My other problem with protein is that I can not eat enough protein in the day. I am not feeling hungry yet. I'm just not. I know I've got fellow surgery buddies that are about as far out as me and they eat all day long. I just can't do that. I eat one little chicken piece, not even 1/2 an once and I'm up to the top with food and it doesn't pass for an hour. I know it won't be like this forever.
Then there's fluids. I've spent a few days very stressed and possibly depressed over what's going on with my mother. I'd spend a few days without getting out of bed and not drinking anything. I didn't want to go downstairs and have a blowout or even deal with her. So, I laid in bed, took naps, and vegged. The whole time feeling paralyzed that I couldn't get up and do something with myself. I still feel this way, but I'm trying to make myself function. The really bad part is that it made me sway into the dehydration column and that is bad, so bad. It's hard to get out of too. I'm working on it, but it makes you feel like crap in the mean time.
VITAMINS! ARG! Who'd have thought these would be such a pain in the ass? I'm trying to take just the multi and the calcium. They feel like jagged little bits that scratch at my stomach on the way down then sit like a rock in my gut. It's hard to not barf them back up. I have to cut my pills up in order to take them. Uh, they broke my pill cutter. Those little bastards broke my damn pill cutter. I've only had it for a week! It makes me wonder if other people have to buy new pill cutters every week, or did I just get the junky one? I don't know, but I'm getting a new one on Friday.

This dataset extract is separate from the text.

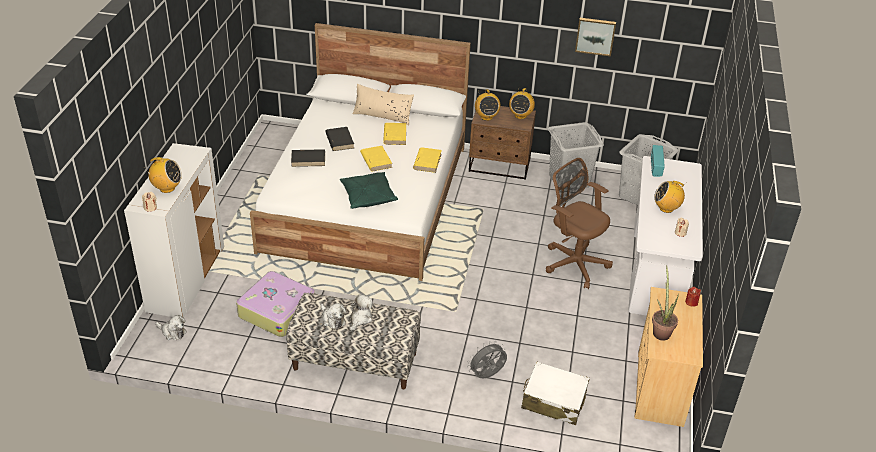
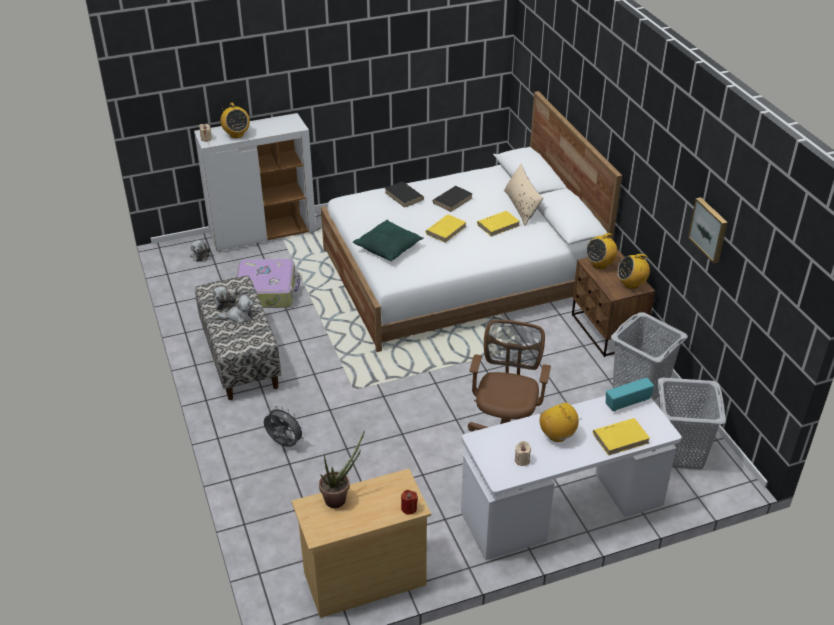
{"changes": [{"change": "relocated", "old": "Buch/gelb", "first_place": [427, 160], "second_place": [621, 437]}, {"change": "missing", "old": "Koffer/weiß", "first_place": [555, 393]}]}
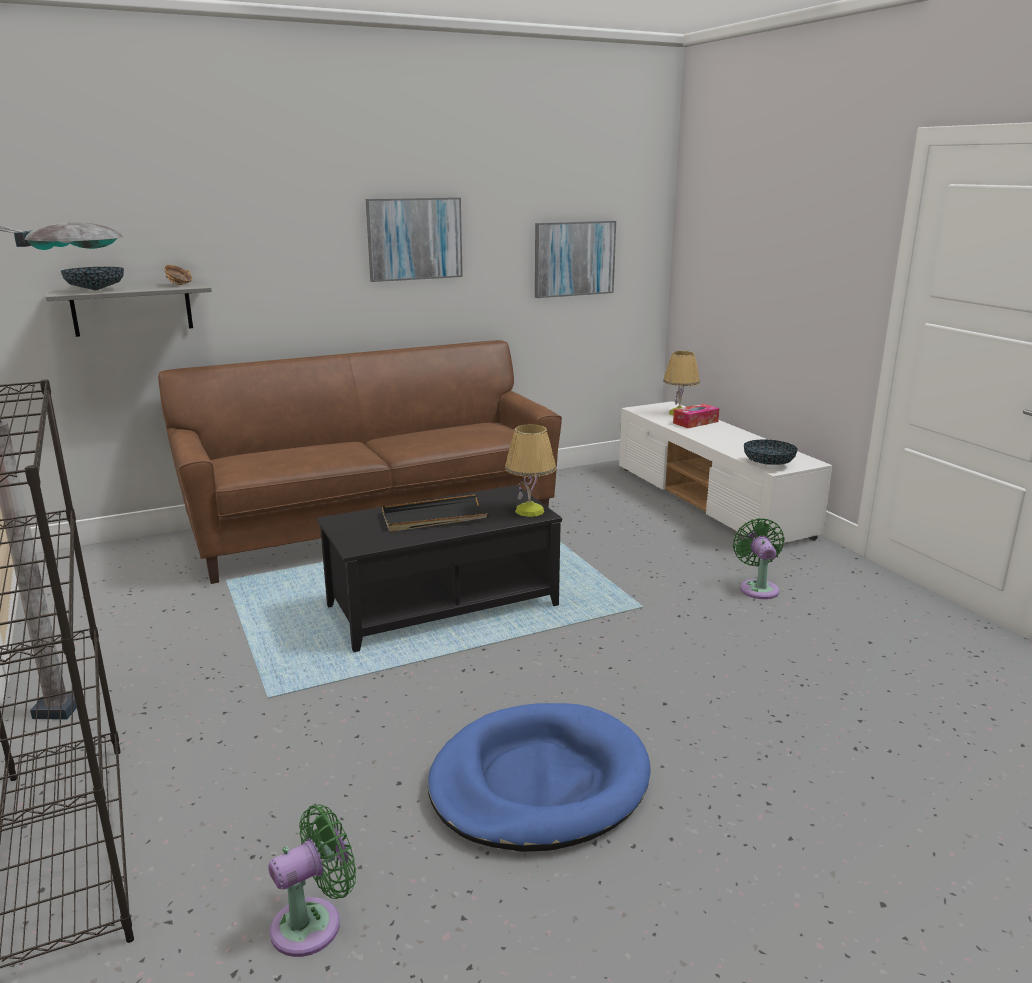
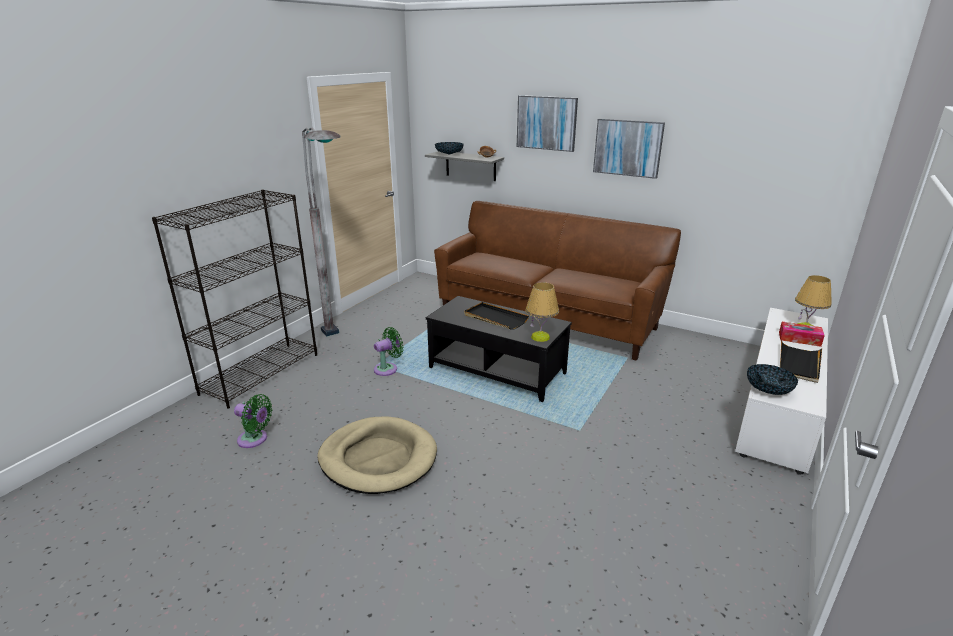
{"changes": [{"change": "relocated", "old": "Bild", "first_place": [575, 259], "second_place": [547, 123]}, {"change": "relocated", "old": "Ventilator/grün", "first_place": [759, 558], "second_place": [389, 351]}, {"change": "colour", "old": "Hundebett/blau", "new": "Hundebett/beige", "first_place": [539, 777], "second_place": [377, 455]}, {"change": "appeared", "new": "Tablett/schwarz", "second_place": [801, 361]}]}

On the home front there is a light at the end of this hellish tunnel. We are looking to get out of here hopefully by March. I'm getting ready to go back to school and I just want to start a new life and that is going to be without some of my family members. I'm OK with it. They have done and said things that I know for a fact they will NEVER apologize for. Through therapy I've come to the conclusion that just because you are related to them doesn't mean they get to be part of your life. If they are destructive, toxic, abusive, or just plain bad for you, cut them out. So that's what I'm doing. That's what's up with me at the moment. I do have some more pictures to put up. I had my first post surgery clothes shopping trip and I want to model what I have.